Sanatçı idolü öylesine bir beklenti yarattı ki, sanat denilince: kesinlikle dehayı gerektiren yaratıcı bir süreç, renkli bir hayalgücü, buluşlar, yoğun bir uğraş ve emek ve ürünüyle boğuşan bir sanatçıdan başka bir şey akla gelmez oldu. Modern metinlerde okur bu özellikleri algılamayınca yazılana da –en azından başlangıçta- mesafeli yaklaştı ve özellikle de anlamadığını belirtti, ancak belki de anlatılan çok yalın bir gerçekti ve anlaşılamaması da olanaksızdı, Kafka’nın romanında düzenin labirentinde kaybolan bay K’nın başına gelenler gibi...

Eskiden okurun yazara duyduğu güven o kadar fazlaydı ki, okuma eylemi sırasında yalnızca metnin arkasında yatan gerçeğin peşine düşerdi, başkaca bir şey talep etmeden; onu bulurdu da, çünkü her zaman yeterince ipucu verilirdi ve verilmeliydi de.Modern edebiyat metinlerinde ise anlatının gerçekliğinden çok, taşıdığı anlamın peşine düşmesi gerektiğinde, okur zorlandı. Gerçekçi dönem metinlerinde anlam açıktı, burda ise ancak peşine düşersen kendisini ele veriyordu, (zor, zahmetli bir işti; ama kesinlikle daha tatmin ediciydi).<

Bir beklenti de, yazılanın okuru teselli etmesi yönündeydi. Sorunu fazla olan bu dünyada yazar tanrısal kattan okura bir çıkış yolu, rahatlatıcı bir merhem göndermeliydi. Halbuki modern metinler, hem anlattıklarıyla insanın ruhunu sıkıyor , hem de sonuçta hiçbir çıkış göstermeyerek kişiyi ikinci kez zora sokuyordu. Teselli bekleyen ve bulamayan okur, öfkesini yazardan ve metinden çıkarmayı deniyor ve sonuçta : “ Bunlar anlaşılmaz şeyler...” diyerek tavrını belirtiyor.

Okuma eylemindeki gelişme

Modern edebiyat okuru romanda olup biteni kendi yaşamıyla somutlayarak, kendi hikayesini yaratmaya başlamıştır. Eski romanlarda bir roman kahramanı vardı akılda tutulacak; günümüzde ise kahraman okurun kendisidir ve artık o da bunu farkındadır.
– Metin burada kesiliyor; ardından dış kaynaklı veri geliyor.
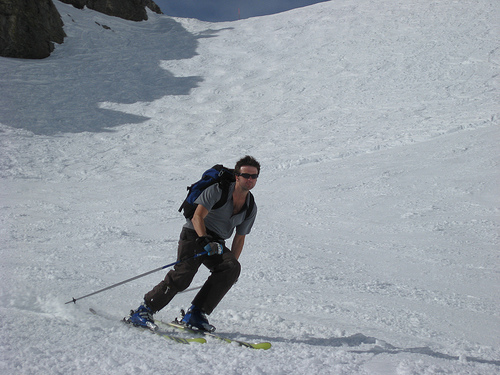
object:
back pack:
[181, 164, 234, 220]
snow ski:
[85, 305, 274, 355]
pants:
[143, 226, 241, 318]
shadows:
[7, 18, 209, 141]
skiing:
[63, 230, 278, 347]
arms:
[190, 185, 224, 258]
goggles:
[237, 172, 259, 179]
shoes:
[172, 305, 216, 332]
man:
[124, 153, 263, 336]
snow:
[0, 4, 496, 375]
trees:
[59, 1, 163, 18]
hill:
[134, 6, 499, 272]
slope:
[0, 1, 489, 373]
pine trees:
[0, 3, 66, 59]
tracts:
[4, 10, 493, 373]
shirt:
[183, 181, 259, 235]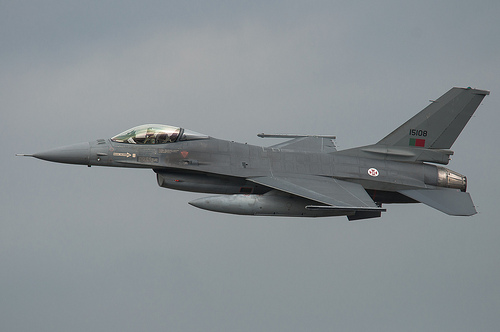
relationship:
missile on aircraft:
[189, 182, 364, 242] [19, 82, 489, 222]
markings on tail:
[408, 128, 427, 146] [373, 87, 486, 147]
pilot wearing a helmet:
[142, 125, 156, 145] [144, 125, 155, 134]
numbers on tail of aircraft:
[389, 130, 463, 170] [78, 80, 478, 227]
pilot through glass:
[142, 125, 156, 145] [108, 117, 211, 146]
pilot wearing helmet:
[142, 125, 156, 144] [147, 125, 154, 133]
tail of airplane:
[374, 75, 490, 162] [18, 72, 495, 257]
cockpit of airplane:
[119, 128, 194, 149] [13, 77, 484, 246]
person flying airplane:
[141, 127, 161, 149] [14, 80, 489, 226]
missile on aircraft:
[188, 182, 364, 218] [19, 82, 489, 241]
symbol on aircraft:
[366, 165, 380, 180] [14, 85, 490, 222]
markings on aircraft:
[408, 128, 428, 147] [14, 85, 490, 222]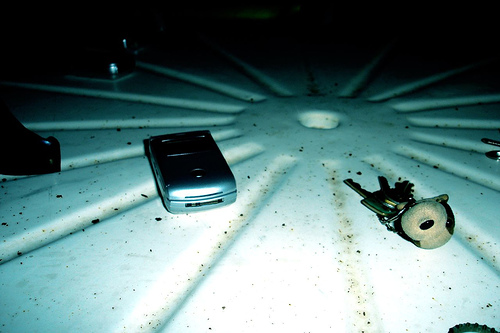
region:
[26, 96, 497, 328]
The brown specks on the white table.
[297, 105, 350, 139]
The hole in the middle of the table.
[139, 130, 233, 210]
The gray cellphone on the table.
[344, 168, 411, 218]
The keys on the table.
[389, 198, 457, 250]
The key chain the keys are attached to.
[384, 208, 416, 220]
The silver ring that is holding the keys to the key chain.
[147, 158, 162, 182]
The buttons on the side of the cellphone.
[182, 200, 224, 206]
The charger input on the cell phone.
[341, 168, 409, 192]
The points of the keys on the key chain.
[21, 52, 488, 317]
The indentions on the white table.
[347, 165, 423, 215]
The set of keys to the right of the phone.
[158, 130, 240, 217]
The gray cell phne.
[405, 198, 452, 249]
The round key chain on the set of keys.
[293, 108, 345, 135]
The whole in the middle of the white table.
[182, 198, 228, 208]
The opening to charge the phone.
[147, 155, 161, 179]
The buttons on the left side of the phone.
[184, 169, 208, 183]
The circle near the bottom of the lid of the phone.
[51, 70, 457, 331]
The brown specks on the white surface.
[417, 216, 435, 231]
The center hole of the key chain.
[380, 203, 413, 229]
The silver ring attaching the keys to the key chain.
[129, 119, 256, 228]
cell phone on the table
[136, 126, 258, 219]
flip style cell phone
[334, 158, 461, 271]
keys on the table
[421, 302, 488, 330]
edge of a bottle cap on the table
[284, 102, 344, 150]
hole in the center of the table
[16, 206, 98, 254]
groove in the table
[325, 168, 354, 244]
dirt on the table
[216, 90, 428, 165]
flat ring around the hole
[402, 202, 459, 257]
key chain on the keys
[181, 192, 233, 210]
charging port on the cell phone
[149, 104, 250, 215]
grey phone on table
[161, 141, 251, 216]
phone has metallic finish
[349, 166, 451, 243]
keychain is near phone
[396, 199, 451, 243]
white ring on keychain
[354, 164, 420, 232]
keys on ring are grey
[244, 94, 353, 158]
circular center of table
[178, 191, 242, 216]
dark charing jack on phone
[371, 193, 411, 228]
chrome and shiny key ring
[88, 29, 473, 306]
table under items is white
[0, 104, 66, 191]
black object left of phone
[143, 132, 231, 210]
A cell phone near the keys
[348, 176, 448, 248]
Keys by the cell phone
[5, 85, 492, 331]
Dirt on the surface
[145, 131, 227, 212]
The cell phone is closed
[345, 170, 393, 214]
A key on the ring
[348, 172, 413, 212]
Keys on the keychain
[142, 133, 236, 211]
The cell phone is silver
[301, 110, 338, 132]
A hole on the surface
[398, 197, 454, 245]
An item on the keychain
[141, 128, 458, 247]
A cellphone next to a keychain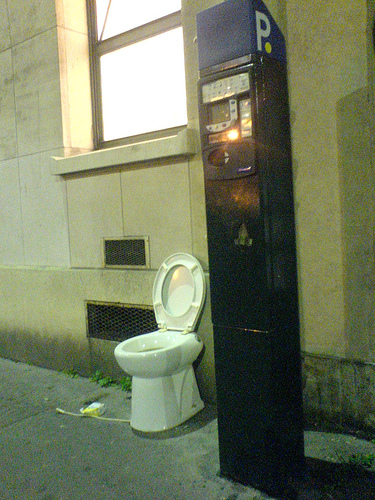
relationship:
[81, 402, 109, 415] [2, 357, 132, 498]
box on ground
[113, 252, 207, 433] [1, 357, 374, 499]
toilet on sidewalk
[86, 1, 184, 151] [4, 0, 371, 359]
window on building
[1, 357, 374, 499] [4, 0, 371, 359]
sidewalk next to building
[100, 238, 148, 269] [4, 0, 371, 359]
vent on building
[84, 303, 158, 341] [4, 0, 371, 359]
vent on building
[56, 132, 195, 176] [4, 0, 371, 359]
window sill on building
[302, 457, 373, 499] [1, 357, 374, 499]
shadow on sidewalk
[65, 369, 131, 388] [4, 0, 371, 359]
weeds on building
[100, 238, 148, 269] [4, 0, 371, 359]
vent on wall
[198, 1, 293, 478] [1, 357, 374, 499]
meter on sidewalk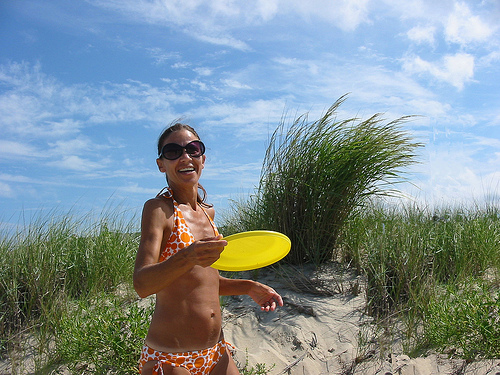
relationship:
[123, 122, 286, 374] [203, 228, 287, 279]
woman holding frisbee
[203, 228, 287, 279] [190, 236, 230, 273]
frisbee in hand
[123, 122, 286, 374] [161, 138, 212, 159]
woman wearing sunglasses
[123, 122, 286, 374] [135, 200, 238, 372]
woman wearing swimsuit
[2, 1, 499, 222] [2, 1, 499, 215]
sky with clouds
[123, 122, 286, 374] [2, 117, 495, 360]
woman standing in front of grass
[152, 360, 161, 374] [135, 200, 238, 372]
tie of a swimsuit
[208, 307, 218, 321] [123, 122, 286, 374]
belly button of woman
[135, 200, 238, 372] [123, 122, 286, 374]
swimsuit on a woman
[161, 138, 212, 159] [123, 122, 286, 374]
sunglasses on a woman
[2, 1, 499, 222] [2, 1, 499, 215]
sky fille with clouds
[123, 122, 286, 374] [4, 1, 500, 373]
woman at beach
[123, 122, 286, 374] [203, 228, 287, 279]
woman throwing frisbee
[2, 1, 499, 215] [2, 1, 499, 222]
clouds in sky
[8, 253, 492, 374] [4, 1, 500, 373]
sand at beach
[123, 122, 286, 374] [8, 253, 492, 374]
woman playing in sand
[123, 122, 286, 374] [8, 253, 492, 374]
woman having fun in sand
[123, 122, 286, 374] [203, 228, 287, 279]
woman playing with frisbee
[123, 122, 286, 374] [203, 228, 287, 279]
woman going to throw a frisbee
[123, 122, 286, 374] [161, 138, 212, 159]
woman has sunglasses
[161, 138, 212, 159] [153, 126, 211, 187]
sunglasses on her head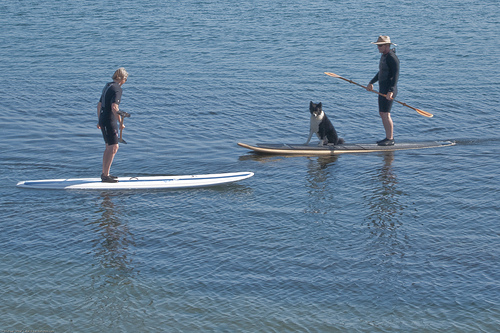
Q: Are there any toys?
A: No, there are no toys.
Okur aynı anlatıda olduğu gibi, kendi yaşamında da dirençlerin, aksiliklerin, beklenmedik gelişmelerin, kırılganlıkların ve anlaşılmaz olayların, rastlantıların hesapsız kitapsız ortaya çıktığını da farkeder.Okur ayrıca keyif şunu saptar ki, önünde duran metin yaşamın tıpkısıdır. Metin de, yaşam da aynıdır.

Okur açısından daha da ilginç olanı; hem yaşamın, hem okurun kendi hikayesinin, hem önünde duran metnin donmuş kalmış ve değişmez birer kalıp olmadığı anlaşılmıştır.Sonuna kadar dönüşen, değişen metinler sözkonusudur.

Eski metinler okunurken yalnızca dikkat kesilmeliydik, şimdi ise aynı zamanda üzerinde kafa yormamız gerekmektedir. Tekrar edelim, zor ama keyifli yanı da budur işin. Sonuç olarak, okurun katılımıyla edebi metinler canlanmış ve sınırsız bir anlam zenginliğine kavuşmuştur.